• _PROBLEM REQUIREMENTS_: Extract each line of the material that contains the word "CHUPETA".

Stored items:
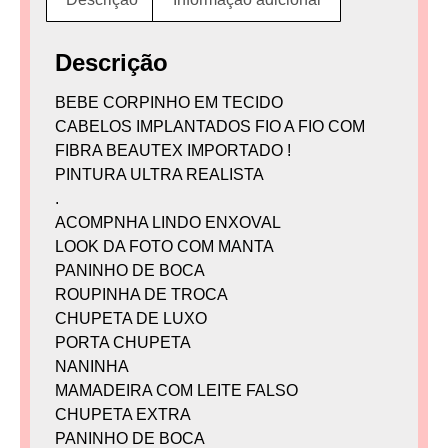
Descrição
BEBE CORPINHO EM TECIDO
CABELOS IMPLANTADOS FIO A FIO COM
FIBRA BEAUTEX IMPORTADO !
PINTURA ULTRA REALISTA
.
ACOMPNHA LINDO ENXOVAL
LOOK DA FOTO COM MANTA
PANINHO DE BOCA
ROUPINHA DE TROCA
CHUPETA DE LUXO
PORTA CHUPETA
NANINHA
MAMADEIRA COM LEITE FALSO
CHUPETA EXTRA
PANINHO DE BOCA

• _SOLUTION FOR THIS TASK_:
CHUPETA DE LUXO
PORTA CHUPETA
CHUPETA EXTRA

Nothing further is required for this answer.